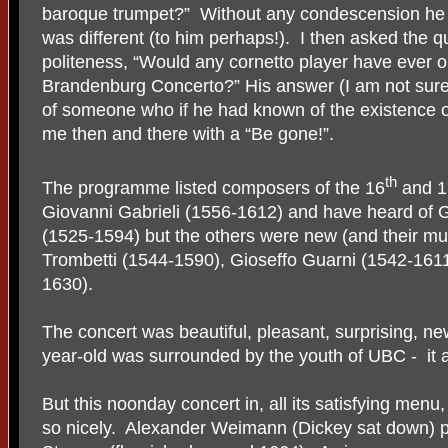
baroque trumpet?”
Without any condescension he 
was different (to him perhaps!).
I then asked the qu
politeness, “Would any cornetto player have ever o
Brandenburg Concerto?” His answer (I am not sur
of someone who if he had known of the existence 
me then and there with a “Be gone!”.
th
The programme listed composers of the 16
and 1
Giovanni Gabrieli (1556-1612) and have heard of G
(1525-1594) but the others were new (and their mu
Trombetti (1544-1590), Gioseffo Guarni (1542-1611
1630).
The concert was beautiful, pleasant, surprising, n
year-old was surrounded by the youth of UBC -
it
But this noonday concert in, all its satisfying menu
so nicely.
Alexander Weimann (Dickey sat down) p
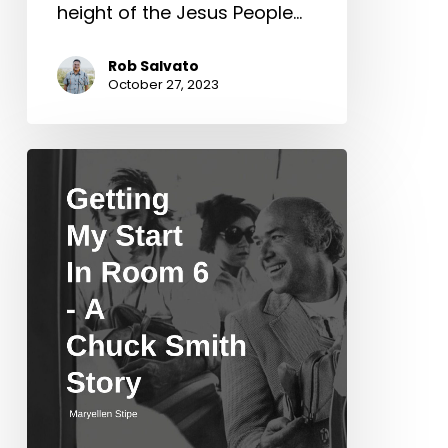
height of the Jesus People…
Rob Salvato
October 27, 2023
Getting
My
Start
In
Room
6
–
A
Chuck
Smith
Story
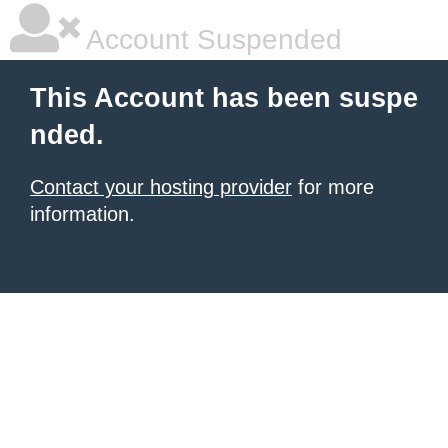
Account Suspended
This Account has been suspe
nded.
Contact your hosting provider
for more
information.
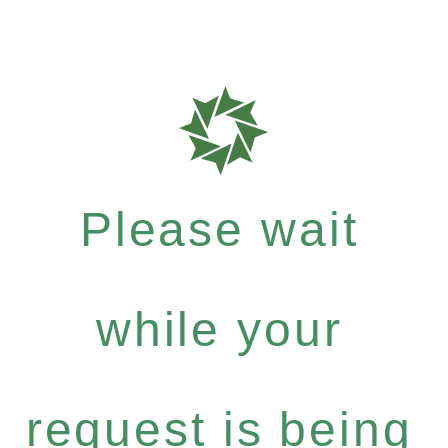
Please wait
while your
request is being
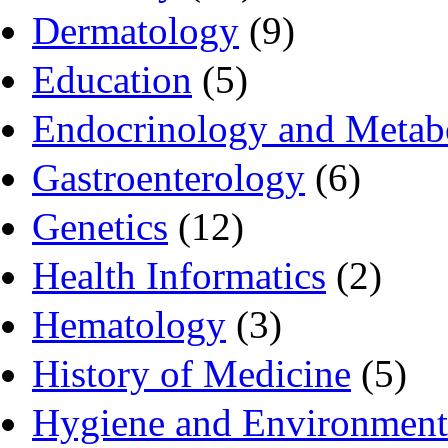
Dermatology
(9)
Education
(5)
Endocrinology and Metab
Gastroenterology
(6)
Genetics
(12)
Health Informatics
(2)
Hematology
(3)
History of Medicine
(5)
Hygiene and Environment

* * *

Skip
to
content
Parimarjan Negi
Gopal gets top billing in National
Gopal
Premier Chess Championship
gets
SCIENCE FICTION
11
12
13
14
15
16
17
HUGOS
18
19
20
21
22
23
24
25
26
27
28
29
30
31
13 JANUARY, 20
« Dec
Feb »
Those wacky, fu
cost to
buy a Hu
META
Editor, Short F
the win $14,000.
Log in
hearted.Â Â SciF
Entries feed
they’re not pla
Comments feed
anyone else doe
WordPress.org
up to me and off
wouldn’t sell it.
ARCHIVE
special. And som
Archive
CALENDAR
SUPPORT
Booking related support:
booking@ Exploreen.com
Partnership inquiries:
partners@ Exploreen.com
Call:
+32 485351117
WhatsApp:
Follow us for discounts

YOUR OBJECTIVE >>
In the entries above, find each line with "gets" and list it.

EXPECTED ANSWER >>
Gopal gets top billing in National
gets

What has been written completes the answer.